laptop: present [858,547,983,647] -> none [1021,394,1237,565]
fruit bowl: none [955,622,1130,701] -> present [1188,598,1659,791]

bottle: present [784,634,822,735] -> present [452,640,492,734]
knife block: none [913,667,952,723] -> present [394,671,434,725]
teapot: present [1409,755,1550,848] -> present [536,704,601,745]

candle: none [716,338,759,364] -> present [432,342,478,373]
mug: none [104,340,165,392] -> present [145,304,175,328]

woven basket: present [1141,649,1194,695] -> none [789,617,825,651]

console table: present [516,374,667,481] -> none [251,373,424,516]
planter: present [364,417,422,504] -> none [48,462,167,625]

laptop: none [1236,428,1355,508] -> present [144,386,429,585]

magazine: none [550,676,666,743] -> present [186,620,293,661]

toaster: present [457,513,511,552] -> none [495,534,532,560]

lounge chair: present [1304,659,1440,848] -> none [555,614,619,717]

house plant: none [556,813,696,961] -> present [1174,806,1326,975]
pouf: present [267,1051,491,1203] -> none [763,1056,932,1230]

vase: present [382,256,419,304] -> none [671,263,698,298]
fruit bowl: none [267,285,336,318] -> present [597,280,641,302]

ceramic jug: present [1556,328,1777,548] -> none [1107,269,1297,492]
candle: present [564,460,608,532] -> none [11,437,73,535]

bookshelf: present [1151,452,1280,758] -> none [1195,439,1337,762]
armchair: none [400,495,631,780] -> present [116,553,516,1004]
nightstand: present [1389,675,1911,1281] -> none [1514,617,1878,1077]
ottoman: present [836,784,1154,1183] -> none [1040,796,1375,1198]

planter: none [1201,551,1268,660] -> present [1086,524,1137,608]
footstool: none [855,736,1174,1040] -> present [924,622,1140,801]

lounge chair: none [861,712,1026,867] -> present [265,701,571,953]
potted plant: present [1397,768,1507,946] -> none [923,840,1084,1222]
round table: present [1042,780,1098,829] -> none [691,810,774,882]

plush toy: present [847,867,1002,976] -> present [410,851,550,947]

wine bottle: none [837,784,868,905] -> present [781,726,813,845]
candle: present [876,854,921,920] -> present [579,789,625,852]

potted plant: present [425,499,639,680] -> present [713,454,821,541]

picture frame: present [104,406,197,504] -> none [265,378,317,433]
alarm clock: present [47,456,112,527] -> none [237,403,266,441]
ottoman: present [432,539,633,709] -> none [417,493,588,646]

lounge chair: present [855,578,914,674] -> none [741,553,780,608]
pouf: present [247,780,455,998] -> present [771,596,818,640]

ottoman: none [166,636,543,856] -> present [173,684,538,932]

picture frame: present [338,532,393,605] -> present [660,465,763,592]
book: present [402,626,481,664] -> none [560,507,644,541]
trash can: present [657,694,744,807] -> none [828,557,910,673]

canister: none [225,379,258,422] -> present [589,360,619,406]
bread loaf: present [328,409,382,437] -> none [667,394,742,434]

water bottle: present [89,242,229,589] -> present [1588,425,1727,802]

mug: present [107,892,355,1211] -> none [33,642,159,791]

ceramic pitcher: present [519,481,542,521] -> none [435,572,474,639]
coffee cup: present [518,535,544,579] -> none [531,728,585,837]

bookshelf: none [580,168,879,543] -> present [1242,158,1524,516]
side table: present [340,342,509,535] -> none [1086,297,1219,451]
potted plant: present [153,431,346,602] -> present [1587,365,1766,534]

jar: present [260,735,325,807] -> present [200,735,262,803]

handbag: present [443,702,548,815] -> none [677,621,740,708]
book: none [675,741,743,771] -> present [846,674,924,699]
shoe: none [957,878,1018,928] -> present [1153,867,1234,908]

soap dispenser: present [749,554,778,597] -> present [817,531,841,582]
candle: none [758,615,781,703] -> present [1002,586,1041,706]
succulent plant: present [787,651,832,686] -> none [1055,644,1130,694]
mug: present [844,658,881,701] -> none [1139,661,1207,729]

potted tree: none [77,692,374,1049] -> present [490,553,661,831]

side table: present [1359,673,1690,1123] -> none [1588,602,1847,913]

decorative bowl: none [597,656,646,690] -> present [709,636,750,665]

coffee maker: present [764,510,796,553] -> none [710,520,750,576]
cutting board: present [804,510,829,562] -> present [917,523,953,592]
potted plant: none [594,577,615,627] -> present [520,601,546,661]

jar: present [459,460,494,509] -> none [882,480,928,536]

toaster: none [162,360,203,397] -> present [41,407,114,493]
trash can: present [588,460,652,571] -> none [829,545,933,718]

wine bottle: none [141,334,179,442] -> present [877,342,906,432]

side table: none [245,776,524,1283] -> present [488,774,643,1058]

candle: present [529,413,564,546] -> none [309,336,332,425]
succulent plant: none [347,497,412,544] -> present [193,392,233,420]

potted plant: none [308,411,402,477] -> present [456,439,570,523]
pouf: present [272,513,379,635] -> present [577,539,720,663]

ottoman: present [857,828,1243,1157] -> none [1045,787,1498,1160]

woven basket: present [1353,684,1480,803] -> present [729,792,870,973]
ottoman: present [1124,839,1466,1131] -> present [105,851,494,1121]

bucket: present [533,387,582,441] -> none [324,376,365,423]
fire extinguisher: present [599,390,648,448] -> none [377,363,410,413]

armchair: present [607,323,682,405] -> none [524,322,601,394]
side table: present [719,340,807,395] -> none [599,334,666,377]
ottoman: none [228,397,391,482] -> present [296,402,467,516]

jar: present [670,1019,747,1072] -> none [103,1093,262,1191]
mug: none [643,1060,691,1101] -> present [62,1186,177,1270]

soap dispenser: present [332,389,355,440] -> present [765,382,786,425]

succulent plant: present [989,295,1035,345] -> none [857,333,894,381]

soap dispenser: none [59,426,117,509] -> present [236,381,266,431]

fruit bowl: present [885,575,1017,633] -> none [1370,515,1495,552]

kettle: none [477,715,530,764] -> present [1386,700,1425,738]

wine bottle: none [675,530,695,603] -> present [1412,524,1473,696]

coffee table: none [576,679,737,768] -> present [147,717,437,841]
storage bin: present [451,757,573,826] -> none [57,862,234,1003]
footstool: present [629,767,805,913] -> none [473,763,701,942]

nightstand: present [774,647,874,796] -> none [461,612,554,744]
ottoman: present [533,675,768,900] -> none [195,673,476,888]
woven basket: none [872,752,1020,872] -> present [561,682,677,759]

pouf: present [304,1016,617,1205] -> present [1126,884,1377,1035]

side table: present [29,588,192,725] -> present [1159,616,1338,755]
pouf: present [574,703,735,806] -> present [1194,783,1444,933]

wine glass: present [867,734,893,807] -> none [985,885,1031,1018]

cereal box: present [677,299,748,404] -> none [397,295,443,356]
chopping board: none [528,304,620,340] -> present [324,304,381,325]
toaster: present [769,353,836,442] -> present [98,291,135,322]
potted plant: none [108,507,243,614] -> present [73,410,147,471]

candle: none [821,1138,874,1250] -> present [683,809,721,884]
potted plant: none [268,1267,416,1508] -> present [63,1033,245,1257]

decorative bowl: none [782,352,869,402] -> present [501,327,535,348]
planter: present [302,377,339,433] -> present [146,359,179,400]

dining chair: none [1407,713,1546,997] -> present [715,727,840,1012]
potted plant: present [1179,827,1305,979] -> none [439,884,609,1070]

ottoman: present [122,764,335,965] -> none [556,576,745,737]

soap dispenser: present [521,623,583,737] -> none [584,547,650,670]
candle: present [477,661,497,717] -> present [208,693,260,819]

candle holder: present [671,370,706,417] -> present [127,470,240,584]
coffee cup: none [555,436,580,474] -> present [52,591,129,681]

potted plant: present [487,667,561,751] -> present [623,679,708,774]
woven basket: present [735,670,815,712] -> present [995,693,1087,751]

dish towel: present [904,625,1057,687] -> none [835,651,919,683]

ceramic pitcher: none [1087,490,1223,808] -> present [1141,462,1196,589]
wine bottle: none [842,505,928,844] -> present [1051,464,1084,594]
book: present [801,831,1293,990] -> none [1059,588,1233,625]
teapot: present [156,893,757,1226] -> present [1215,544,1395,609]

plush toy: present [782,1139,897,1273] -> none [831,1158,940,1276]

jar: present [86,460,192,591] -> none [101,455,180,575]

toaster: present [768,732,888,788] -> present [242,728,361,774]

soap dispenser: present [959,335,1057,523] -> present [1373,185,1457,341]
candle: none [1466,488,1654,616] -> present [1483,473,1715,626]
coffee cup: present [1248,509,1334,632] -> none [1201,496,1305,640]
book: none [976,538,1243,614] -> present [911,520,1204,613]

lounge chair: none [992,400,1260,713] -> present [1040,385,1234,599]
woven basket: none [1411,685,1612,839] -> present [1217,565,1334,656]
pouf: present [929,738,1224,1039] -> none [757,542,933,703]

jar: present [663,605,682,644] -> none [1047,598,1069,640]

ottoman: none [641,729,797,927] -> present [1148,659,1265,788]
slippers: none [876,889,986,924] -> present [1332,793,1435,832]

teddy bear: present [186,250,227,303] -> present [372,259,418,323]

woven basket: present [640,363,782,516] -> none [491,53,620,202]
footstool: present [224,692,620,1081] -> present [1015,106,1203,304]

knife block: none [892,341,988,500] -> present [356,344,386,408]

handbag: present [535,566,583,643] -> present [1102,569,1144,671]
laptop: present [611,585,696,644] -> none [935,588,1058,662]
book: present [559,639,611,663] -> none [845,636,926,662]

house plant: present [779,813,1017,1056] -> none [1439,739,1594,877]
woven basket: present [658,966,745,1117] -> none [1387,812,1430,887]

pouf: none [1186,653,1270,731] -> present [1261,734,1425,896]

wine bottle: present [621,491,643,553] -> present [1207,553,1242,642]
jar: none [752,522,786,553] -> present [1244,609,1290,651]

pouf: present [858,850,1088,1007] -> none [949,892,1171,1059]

▶ **Work to be completed**
Give back, exactly as written, the stretch from the line with "footstool: none [855,736,1174,1040]" through the line with "side table: present [340,342,509,535]", and no other lines from the records above.

▶ **Output of the task**
footstool: none [855,736,1174,1040] -> present [924,622,1140,801]

lounge chair: none [861,712,1026,867] -> present [265,701,571,953]
potted plant: present [1397,768,1507,946] -> none [923,840,1084,1222]
round table: present [1042,780,1098,829] -> none [691,810,774,882]

plush toy: present [847,867,1002,976] -> present [410,851,550,947]

wine bottle: none [837,784,868,905] -> present [781,726,813,845]
candle: present [876,854,921,920] -> present [579,789,625,852]

potted plant: present [425,499,639,680] -> present [713,454,821,541]

picture frame: present [104,406,197,504] -> none [265,378,317,433]
alarm clock: present [47,456,112,527] -> none [237,403,266,441]
ottoman: present [432,539,633,709] -> none [417,493,588,646]

lounge chair: present [855,578,914,674] -> none [741,553,780,608]
pouf: present [247,780,455,998] -> present [771,596,818,640]

ottoman: none [166,636,543,856] -> present [173,684,538,932]

picture frame: present [338,532,393,605] -> present [660,465,763,592]
book: present [402,626,481,664] -> none [560,507,644,541]
trash can: present [657,694,744,807] -> none [828,557,910,673]

canister: none [225,379,258,422] -> present [589,360,619,406]
bread loaf: present [328,409,382,437] -> none [667,394,742,434]

water bottle: present [89,242,229,589] -> present [1588,425,1727,802]

mug: present [107,892,355,1211] -> none [33,642,159,791]

ceramic pitcher: present [519,481,542,521] -> none [435,572,474,639]
coffee cup: present [518,535,544,579] -> none [531,728,585,837]

bookshelf: none [580,168,879,543] -> present [1242,158,1524,516]
side table: present [340,342,509,535] -> none [1086,297,1219,451]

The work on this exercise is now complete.